En algo sí que coincidían: muy poco sabía actualmente el uno de la otra y la otra del uno. Si había familias, hijos, fallecido familiares, pareja o parejas, trabajo o una vida mejor o peor, era un misterio al que tendrían que enfrentarse.

Ella fue respondiendo con pocas palabras las muchas preguntas que él realizaba, y él aportaba el interés que ella no ponía.
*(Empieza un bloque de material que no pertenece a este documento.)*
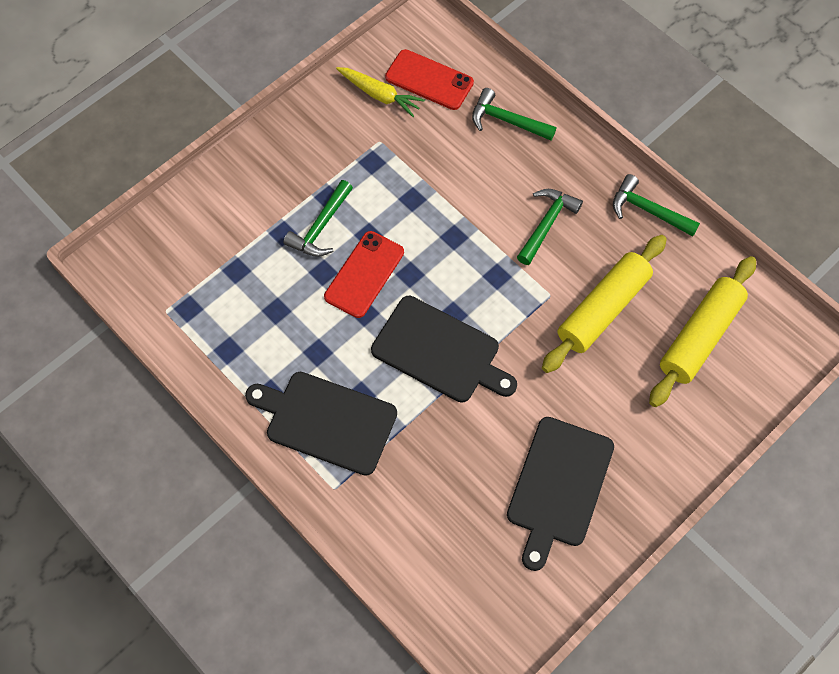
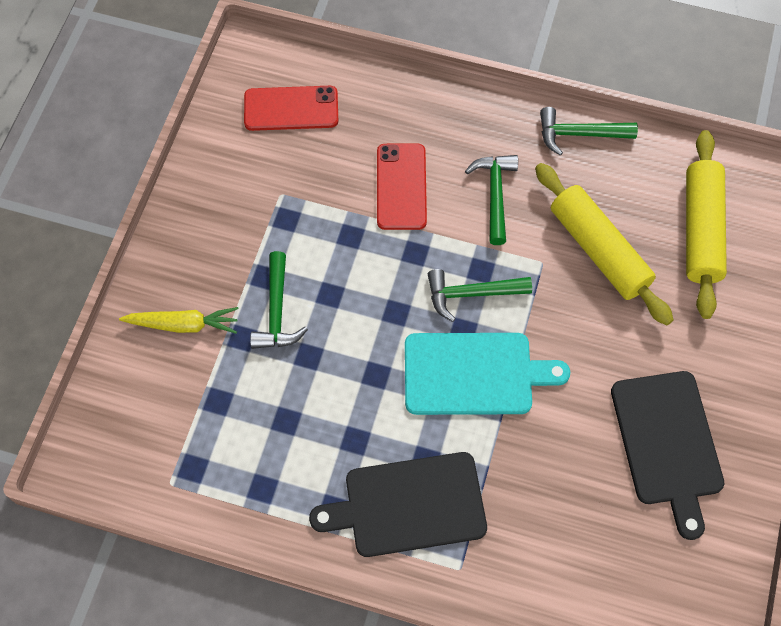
camera: 30 degrees left, 0 degrees up
(364, 274) = (351, 336): red phone -> red phone (401, 187)
(379, 95) = (251, 147): yellow carrot -> yellow carrot (183, 324)
(440, 351) = (474, 374): black cutting board -> turquoise cutting board
(507, 121) = (393, 112): green hammer -> green hammer (471, 294)
(602, 309) = (598, 250): yellow rolling pin -> yellow rolling pin turned 45 degrees counterclockwise

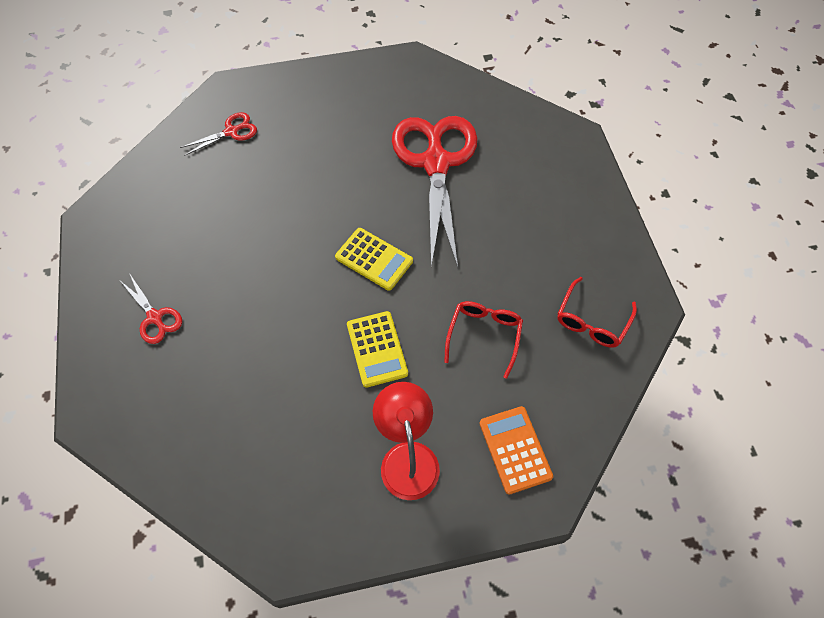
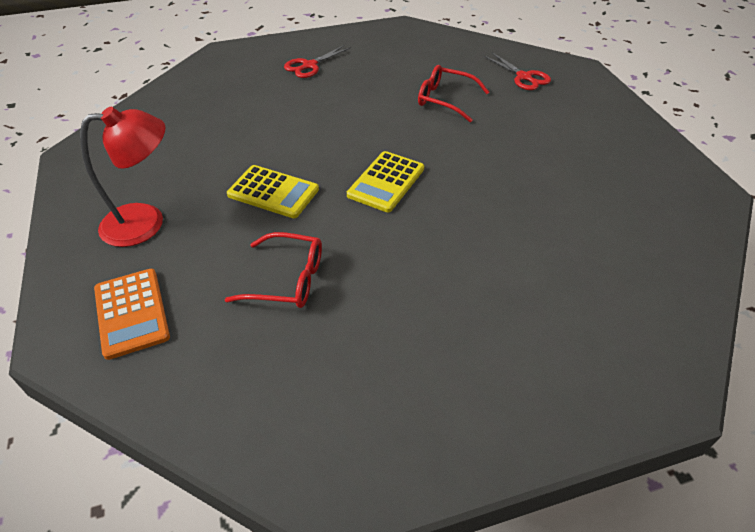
camera: 85 degrees right, 15 degrees down
(377, 349) = (273, 192): yellow calculator -> yellow calculator turned 135 degrees counterclockwise
(436, 163) = (542, 224): red scissors -> none
(515, 449) = (131, 313): orange calculator -> orange calculator turned 90 degrees clockwise
(592, 320) = (310, 403): red glasses -> red glasses (446, 100)

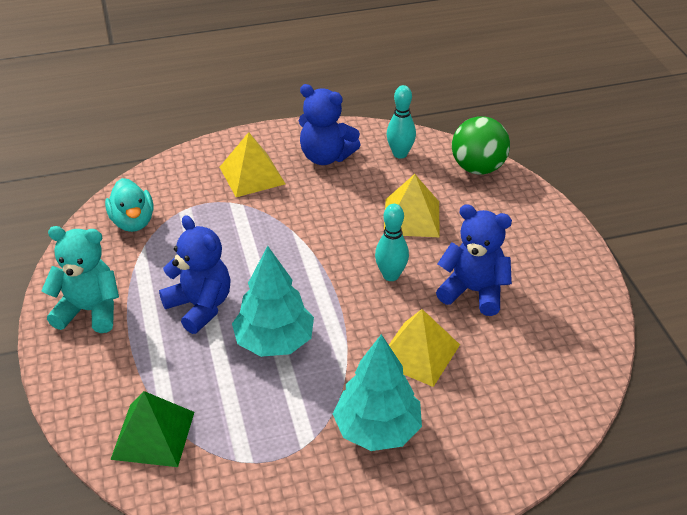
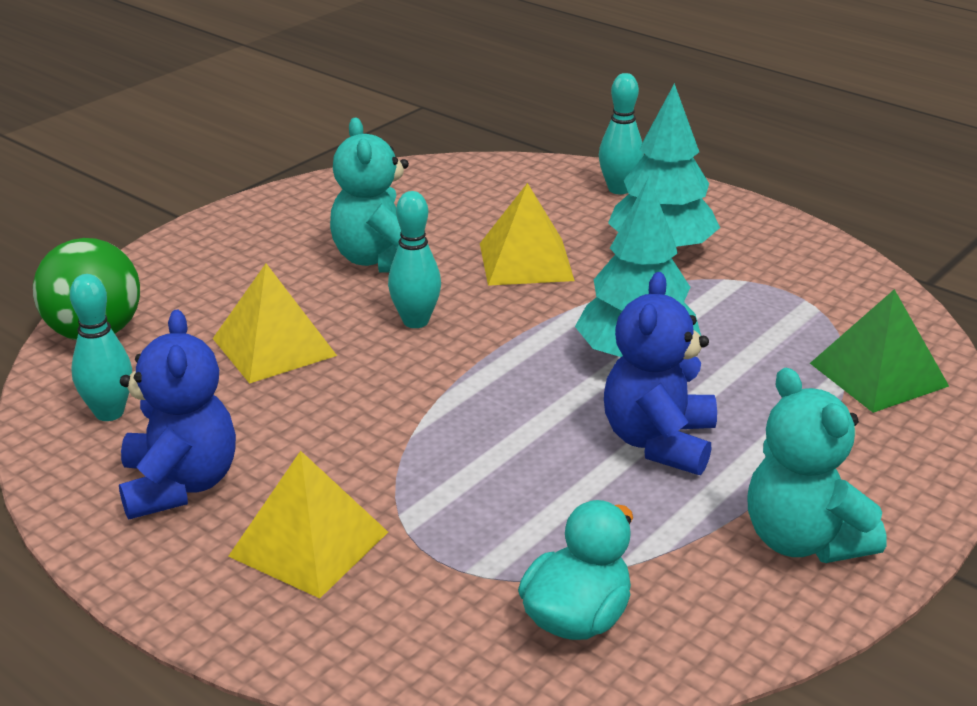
camera: 125 degrees left, 10 degrees down
(473, 291) = (380, 260): blue teddy bear -> turquoise teddy bear
(483, 463) = (619, 189): none -> turquoise bowling pin

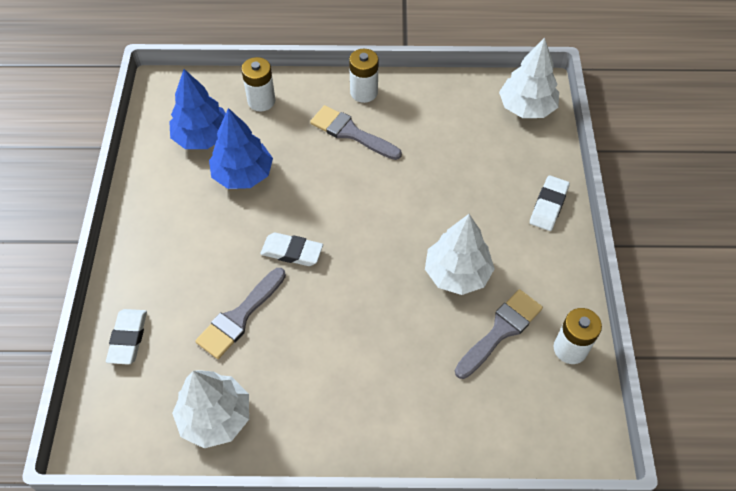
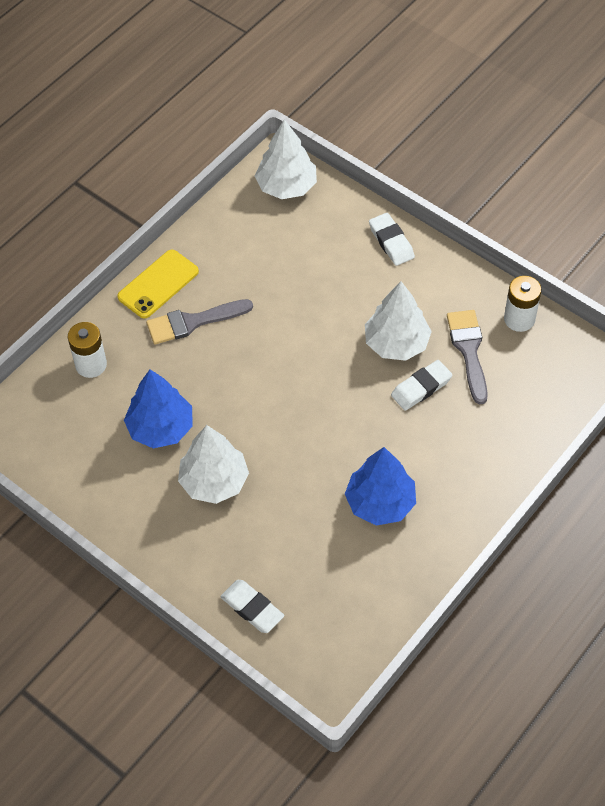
camera: 50 degrees left, 0 degrees up
(203, 137) = (88, 434): blue tree -> blue tree (380, 502)
(215, 417) = (379, 585): white tree -> white tree (214, 481)
(239, 317) = (303, 515): grey brush -> none
(292, 252) = (274, 441): white eraser -> white eraser (421, 388)
(364, 92) = (158, 284): white battery -> yellow phone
Ella se había casado con el "hombre de su vida", con el que había tenido dos hijos, se había comprado una casa y con quien había vivido algo menos de seis años. Él, había tenido una relación de la que solo quedaba una niña y muchos reproches.

Dado que el café se hizo corto, ella pidió una cerveza, y él no quiso que bebiera sola, así que se pidió otra.

Antes de que la espuma de la Chimay hubiera desaparecido, ella ya era parte de la conversación y de las risas, lo que trajo a la memoria de él por qué se había enamorado de ella; y antes de que ambos apuraran el último buche, ella volvía a ser ella y él, el joven que la había conocido hacía una treintena de años atrás.

En esas condiciones coincidieron que lo mejor era tomar otra cerveza, pero "habrá que comer algo", dijo ella. Así que se fueron a un restaurante que recomendó él para pedir lo que a ella le apetecía. Ella quiso brindar por el reencuentro (el de ella con ella misma) y él por los latidos del corazón (aunque no lo dijo). Y sin saber por qué ni cómo, antes de que el sonido del choque de las copas se disipara en el aire, las miradas se habían perdido en los ojos del otro y de la otra.

La cena fue el punto en el que descubrieron que los años sin verse solo habían sido un paréntesis, y que por primera vez en muchos años, la vida les ponía por delante más futuro que pasado. Pero ninguno quiso decir nada de lo que pensaba, claro que tampoco iban a irse.

De esta forma llegaron a las copas, y después al desayuno, a la comida y de nuevo a la cena.

Llevan así más de diez días, sin dormir, completamente enamorados en silencio, compartiendo la vida y los sueños, abriendo puertas y ventanas, inventando sus propios paisajes. Y cuando alguien les pregunta por qué no duermen, ellos responden al unísono: "Porque nos tomarnos un café".